How to create a custom background
Creating a custom background in Zoom is child’s play, honestly. If you click the small “+” icon, you will have the option of selecting either a static background or video file. Picture file formats supported include BMP, JPG, and PNG. With video, you will have the options of MP4 or MOV. You will need either a background image with an aspect ratio of 16:9 and minimum resolution of 1280×720 pixels, or a video file with a minimum of 480×360 pixels (360p) and a maximum resolution of 1920×1080 pixels (1080p).
Selecting a static image is especially easy. Recent Zoom calls among PCWorld staffers have included background images of Bridge A from Star Trek‘s U.S.S. Enterprise, and the Oval Office. Zoom recommends that you pick a copyright-free image, but the company does not seem to enforce it.
Once you select an image or video file, Zoom adds it to the visual index of virtual backgrounds within the Virtual Background setting menu.
How to create a video loop
But what if you do not want to use Zoom’s preselected clips, and want to create one of your own? If you would like to use an existing video file, of course, we have just shown you how to do that. The other way is to take an existing file and trim it down, keeping just the content that you want to show off.
How you get the file is up to you; you may already have video files on hand that will suffice. In any case, you will want to whittle it down to a short, looping clip. Fortunately, there is a simple video editor already within Windows that makes this very easy.
Video Editor is a relatively new addition to Windows, though it is closely tied to the existing Photos app—in fact, you will see “Photos” in the header, rather than “Video Editor.” Video Editor is basically a slimmed-down version of Windows Story Remix, a 2017 app that quietly faded alongside Windows’ mixed-reality effort.
When you open Video Editor, you will want to select the button that asks you to open a new video project. That will take you to this screen, titled Video Projects:
In the Project Library box, click the Add button and select your video file. The clip will then appear in the Project Library. You will then need to drag it down to the Storyboard, below, and into the first box. It is here that you can add all sorts of effects to your video, but for our purposes we only need one: the Trim feature.

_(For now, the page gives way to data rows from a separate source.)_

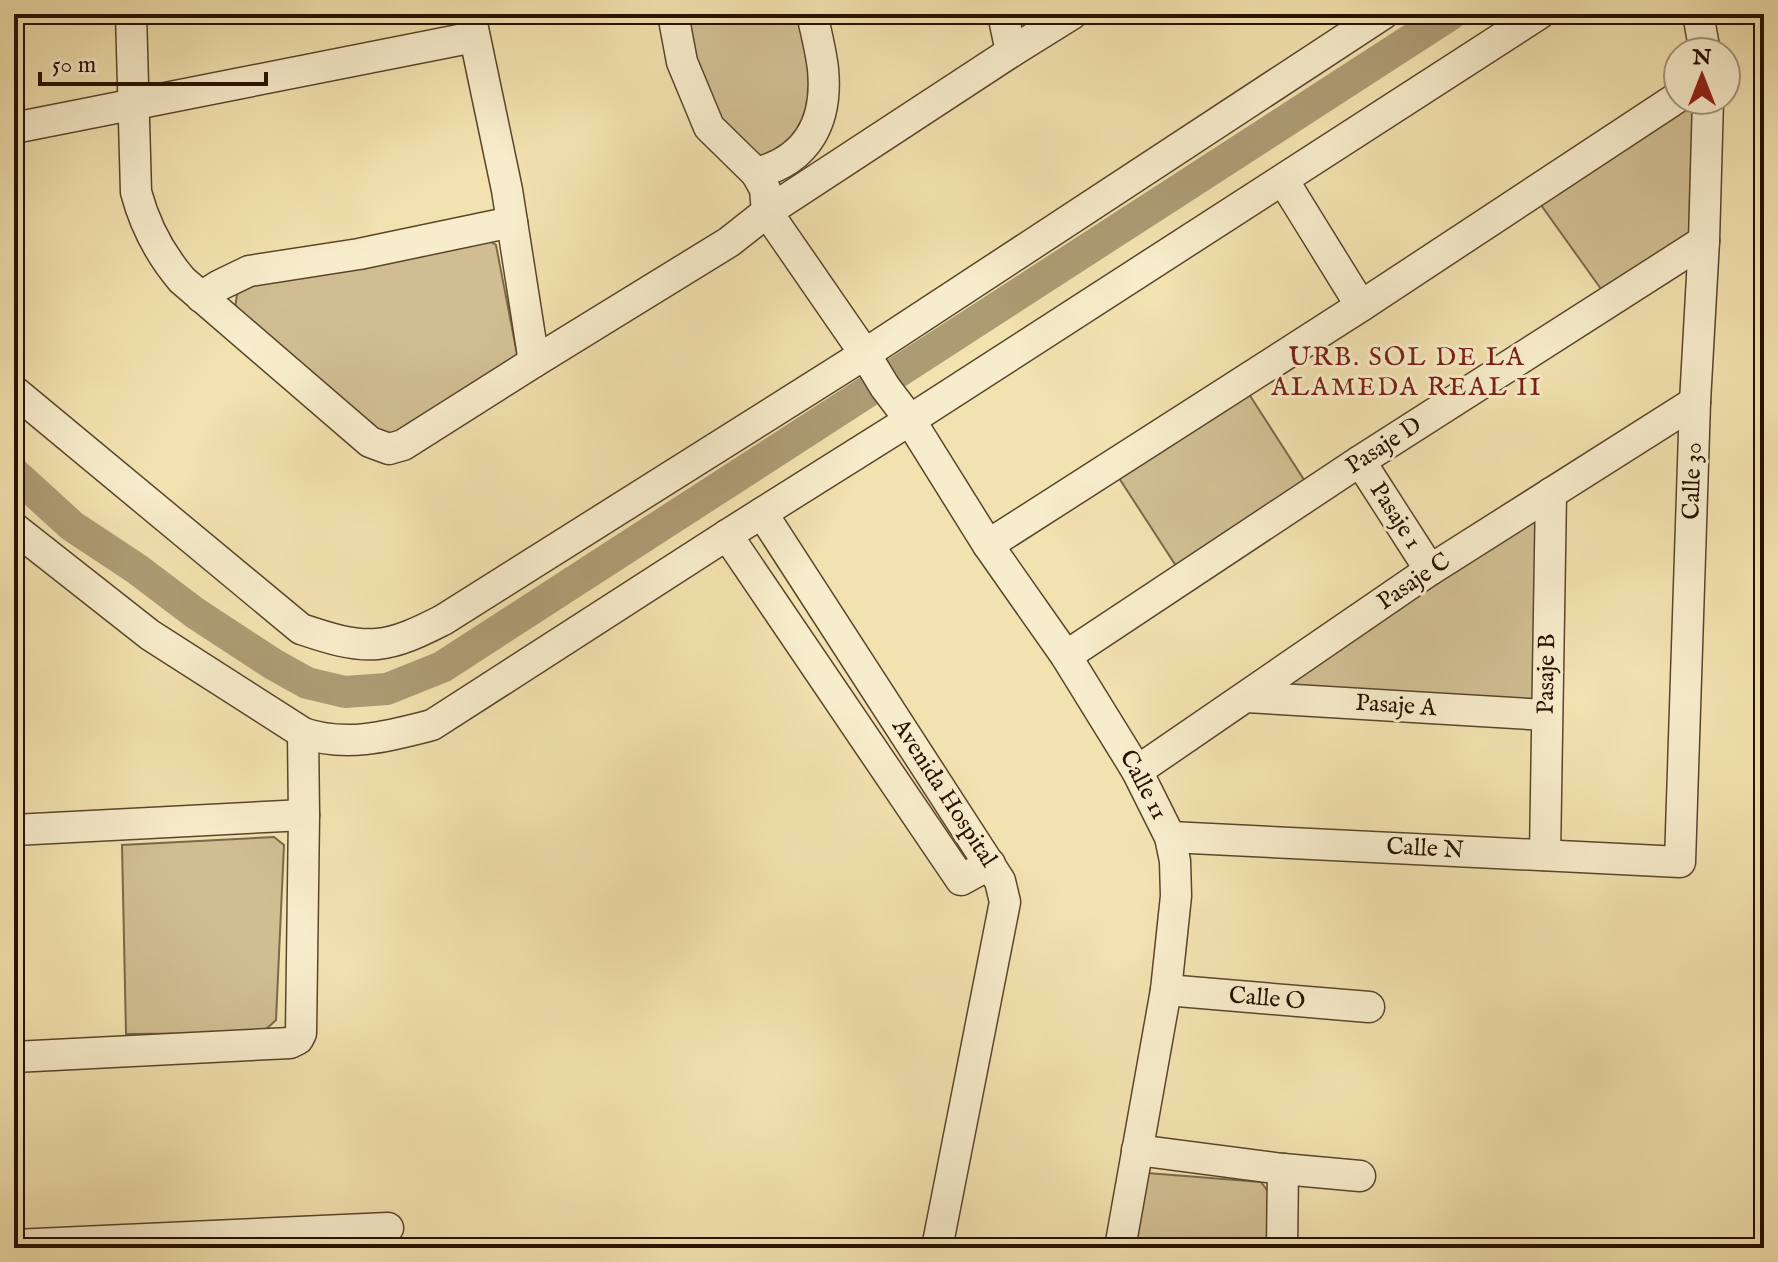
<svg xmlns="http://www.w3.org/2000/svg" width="1778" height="1262" font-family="'IM FELL English',serif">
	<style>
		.green { fill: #d0be92; stroke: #7c684a; stroke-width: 2 }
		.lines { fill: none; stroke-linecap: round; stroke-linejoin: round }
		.canal { stroke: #ad9b74; stroke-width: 32 }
		.minor-casing { stroke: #5a452d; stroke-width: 33 }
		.minor { stroke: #f7eccb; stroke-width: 30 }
		.labels { text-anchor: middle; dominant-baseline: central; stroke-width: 6; stroke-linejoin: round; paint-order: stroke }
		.street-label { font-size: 24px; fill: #281102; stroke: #f7eccb }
		.neighbourhood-label { font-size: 26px; letter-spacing: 2px; fill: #7a1f14; stroke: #f7eccb }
	</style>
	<rect width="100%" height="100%" fill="#f2e2af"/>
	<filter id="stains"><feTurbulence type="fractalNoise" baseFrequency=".0025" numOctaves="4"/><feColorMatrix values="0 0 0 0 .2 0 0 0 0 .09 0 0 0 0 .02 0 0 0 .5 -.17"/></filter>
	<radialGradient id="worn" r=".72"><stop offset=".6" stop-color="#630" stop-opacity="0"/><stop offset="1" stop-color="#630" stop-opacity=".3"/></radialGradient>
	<g class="green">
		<polygon points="681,14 798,14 814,98 796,147 756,163 713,120"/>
		<polygon points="1684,100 1703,100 1697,236 1606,296 1536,198"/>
		<polygon points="486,239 496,245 518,359 385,441 234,314 238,288"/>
		<polygon points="1247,391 1310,489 1180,572 1117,475"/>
		<polygon points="1546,503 1538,710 1255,689"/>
		<polygon points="274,837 284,845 276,1020 262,1033 126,1034 122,845"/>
		<polygon points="1147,1173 1261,1182 1270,1194 1268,1248 1129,1248"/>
	</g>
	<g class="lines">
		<polyline class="canal" points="14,473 72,526 137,569 195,613 273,664 307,683 345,692 387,689 442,667 1451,14"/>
		<g class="minor-casing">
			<g id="minor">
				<path d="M131 14 136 192C145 226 159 253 182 280L370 442 389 449 403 445 534 362 729 242 767 212 1011 52 1072 14"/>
				<polyline points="470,14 507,190 534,362"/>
				<polyline points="673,14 682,62 709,127 756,173 765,189 767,212 865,354 885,387 910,420 988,545 1066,656 1137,771 1170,837 1175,861 1176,896 1166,990 1120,1248"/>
				<polyline points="1003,14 1011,52"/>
				<polyline points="1698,14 1705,52"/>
				<polyline points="14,128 474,37"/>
				<path d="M756 173C808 160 828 121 823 69 821 51 816 32 812 14"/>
				<polyline points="1283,180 1361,306"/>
				<polyline points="201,297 220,285 249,271 359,254 512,222"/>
				<path d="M14 391 301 629C325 637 351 646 377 644 400 642 423 630 443 620L865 354 1383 14"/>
				<polyline points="1360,461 1430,570"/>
				<polyline points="762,513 1000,881 1005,902 937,1248"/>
				<path d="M14 528 150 635 303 733C347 748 389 736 432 725L727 535 910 420 1539 14"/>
				<polyline points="727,535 961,880 990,864"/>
				<polyline points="988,545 1361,306 1678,97"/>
				<polyline points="1066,656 1360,461 1704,241"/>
				<polyline points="1246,697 1546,715"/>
				<polyline points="1137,771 1430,570 1695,402"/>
				<polyline points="14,830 304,815"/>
				<polyline points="1170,837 1680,862 1695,402 1704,241 1708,100"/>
				<polyline points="1545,855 1551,493"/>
				<polyline points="1166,990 1369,1007"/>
				<polyline points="14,1057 290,1043 298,1039 301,1033 304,815 303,733"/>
				<polyline points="1137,1150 1283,1169 1360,1176"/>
				<polyline points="14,1245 388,1228"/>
				<polyline points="1282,1248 1283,1169"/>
			</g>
		</g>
		<use href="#minor" class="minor"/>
	</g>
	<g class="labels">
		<g class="street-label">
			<text transform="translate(1384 446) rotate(-33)">Pasaje D</text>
			<text transform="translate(1693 481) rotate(-88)">Calle 30</text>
			<text transform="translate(1395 516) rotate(57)">Pasaje 1</text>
			<text transform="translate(1414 582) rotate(-34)">Pasaje C</text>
			<text transform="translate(1547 674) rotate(-89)">Pasaje B</text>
			<text transform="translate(1396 706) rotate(4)">Pasaje A</text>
			<text transform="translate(1143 785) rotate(62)">Calle 11</text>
			<text transform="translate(944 793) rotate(57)">Avenida Hospital</text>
			<text transform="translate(1425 849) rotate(3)">Calle N</text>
			<text transform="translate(1267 999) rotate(5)">Calle O</text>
		</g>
		<g class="neighbourhood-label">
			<text x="1407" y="357">URB. SOL DE LA<tspan x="1407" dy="30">ALAMEDA REAL II</tspan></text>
		</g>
	</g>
	<rect width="1778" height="1262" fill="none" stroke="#f2e2af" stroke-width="48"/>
	<rect x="16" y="16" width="1746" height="1230" fill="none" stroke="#281102" stroke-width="4"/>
	<rect x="24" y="24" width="1730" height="1214" fill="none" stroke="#281102" stroke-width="2"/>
	<g transform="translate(1702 76)"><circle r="38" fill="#f7eccb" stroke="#a4947b" stroke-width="2"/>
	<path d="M0-6L14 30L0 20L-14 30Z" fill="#8f2418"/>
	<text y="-12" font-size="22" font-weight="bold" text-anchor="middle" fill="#281102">N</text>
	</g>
	<path d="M40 72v12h226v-12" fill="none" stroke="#281102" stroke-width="4"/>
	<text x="52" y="72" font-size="24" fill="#281102" stroke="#f7eccb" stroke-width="6" paint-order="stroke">50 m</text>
	<rect width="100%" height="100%" filter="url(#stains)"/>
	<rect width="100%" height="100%" fill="url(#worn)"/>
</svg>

The Trim screen allows you to use the two trim markers to the left and right to define where your clip begins and ends. You can use the Seek pin to help you set the defined limits on either end. (Remember, Zoom will loop the end of the trimmed video back to the beginning.) Click Done when you are finished.
Video Editor will then take you back to the Video Projects box, where you will want to click Finish video to save and export your video. You may as well save it in 1080p quality, though you are certainly free to choose another format. Remember, this is a background video, so the quality doesn’t have to be top-notch.
From here, you are essentially done. Open the Zoom app again, even if you are not connected to a meeting, and double-check that your video looks the way you want. Remember that a video background may annoy your co-workers—even if that is the intent—so you may want a calmer, more business-like background as a secondary option.
How to use a GIF as a Zoom background
You would think if Zoom supported video backgrounds that it would also support animated GIFs natively, but for some reason it does not. No worries – you can use the power of existing online tools to convert your favourite animated GIF to a file format Zoom will support. Occasionally Zoom may resist your efforts, but worst case, you just try again.
In any event, it is fun just to explore, create, and develop a background to suit your mood or the situation. You can use a custom background to define your sense of personal style—after all, chances are your co-workers will not really see what you are wearing, anyway.